Normally, both men would be entitled to bond, he said. Khater offered to pay a bond of $15 million, secured by five properties with 16 people helping post it, as well as home confinement. Tanios requested bond with the conditions of home confinement and around-the clock video surveillance.

However, Hogan said the government’s evidence, which included videos showing Khater spraying three officers with mace, including a female officer at what Hogan described as “point blank” range, and Tanios purchasing and carrying the mace and unused bear spray in a backpack, all made it clear what transpired — there was an attack on uniformed police officers and there is “no way around it.”

While Kater did the actual spraying, Hogan said Tanios “obviously worked with him on that.” Tanios carried the backpack with the chemical sprays he bought, Khater knew the sprays were there, and took advantage of them during the assault which helped lead to the ultimate breach of the Capitol, he said.

Hogan agreed with defense attorneys neither man was part of an extremist group but said the evidence suggested the two had a plan.
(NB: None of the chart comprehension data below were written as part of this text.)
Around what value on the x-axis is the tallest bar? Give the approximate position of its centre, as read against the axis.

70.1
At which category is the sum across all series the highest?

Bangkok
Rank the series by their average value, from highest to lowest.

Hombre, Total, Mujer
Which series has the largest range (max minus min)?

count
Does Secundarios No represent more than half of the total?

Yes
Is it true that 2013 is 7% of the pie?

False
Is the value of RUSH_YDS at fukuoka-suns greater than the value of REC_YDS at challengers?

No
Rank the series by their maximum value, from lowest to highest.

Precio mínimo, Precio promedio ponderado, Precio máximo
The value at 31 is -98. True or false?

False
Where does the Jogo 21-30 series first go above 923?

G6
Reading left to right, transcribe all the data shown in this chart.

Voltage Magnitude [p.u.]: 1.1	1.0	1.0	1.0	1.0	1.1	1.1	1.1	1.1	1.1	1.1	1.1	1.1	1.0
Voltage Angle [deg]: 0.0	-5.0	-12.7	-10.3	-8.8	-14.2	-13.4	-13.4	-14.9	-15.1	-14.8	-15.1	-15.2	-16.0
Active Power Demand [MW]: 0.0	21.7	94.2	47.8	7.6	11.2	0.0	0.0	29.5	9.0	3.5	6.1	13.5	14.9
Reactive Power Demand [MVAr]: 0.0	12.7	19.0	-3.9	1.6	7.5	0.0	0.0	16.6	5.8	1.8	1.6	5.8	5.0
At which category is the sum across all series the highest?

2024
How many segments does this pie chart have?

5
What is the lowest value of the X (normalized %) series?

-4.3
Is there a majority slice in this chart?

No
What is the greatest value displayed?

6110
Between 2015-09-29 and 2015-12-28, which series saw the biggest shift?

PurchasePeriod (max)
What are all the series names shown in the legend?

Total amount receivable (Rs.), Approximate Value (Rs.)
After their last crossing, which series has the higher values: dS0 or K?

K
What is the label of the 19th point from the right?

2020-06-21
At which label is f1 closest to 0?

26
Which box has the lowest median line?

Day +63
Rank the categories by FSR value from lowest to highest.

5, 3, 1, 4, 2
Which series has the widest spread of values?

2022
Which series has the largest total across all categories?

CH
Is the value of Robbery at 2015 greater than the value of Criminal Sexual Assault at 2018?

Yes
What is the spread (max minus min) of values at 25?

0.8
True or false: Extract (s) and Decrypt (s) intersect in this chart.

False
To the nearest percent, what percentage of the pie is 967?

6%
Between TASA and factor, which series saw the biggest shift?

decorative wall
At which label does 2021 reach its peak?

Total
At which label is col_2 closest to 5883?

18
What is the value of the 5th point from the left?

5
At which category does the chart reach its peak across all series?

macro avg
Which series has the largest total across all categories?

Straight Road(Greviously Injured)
Part of the government’s evidence was a video in which Khater ask for the bear spray to which Tanios tells him “hold on, hold on, not yet, not yet … It’s still early.” Federal Prosecutor Gilead Light said the conversation was only about timing and there was “no other reasonable interpretation of what that means.”

At the April 27 hearing, Tanios’ attorney Beth Gross objected to the way the government characterized that conversation and said Tanios also told Khater no. On Tuesday, she said she heard “nah, don’t do it.”

However, Hogan said despite multiple listens he was unable to hear anything of that nature. He suggested getting an expert to isolate those words for later use but said he couldn’t find that Tanios said no.

Gross argued that Tanios purchased the sprays for self-defense and the only plan he had with Khater was attending the Jan. 6 rally to support then-President Donald Trump. Tanios had a legitimate fear that things might get violent against Trump supporters as they had at previous rallies.

She said Tanios’ conversation with Khater about the use of the sprays was an argument and Tanios denied Khater the use of the bear spray — the “later” meant it was for protection later, not that it was simply too early to use it.

Hogan dismissed Gross’ argument that the sprays being legal mattered. “The argument that everything they had was legal is a red herring,” Hogan said. “And that is you can take a pocketknife, that’s legal, but you attack a police officer with it unprovoked, it’s illegal.”

A status hearing was set for June. Hogan said he didn’t want to see the case linger.

There have been around 300 complaints, warrants, information, and indictments related to the Jan. 6 riot at this point, and the court expected it would get about 100 more, Hogan said.

Tanios was arrested at his home in Morgantown on March 14.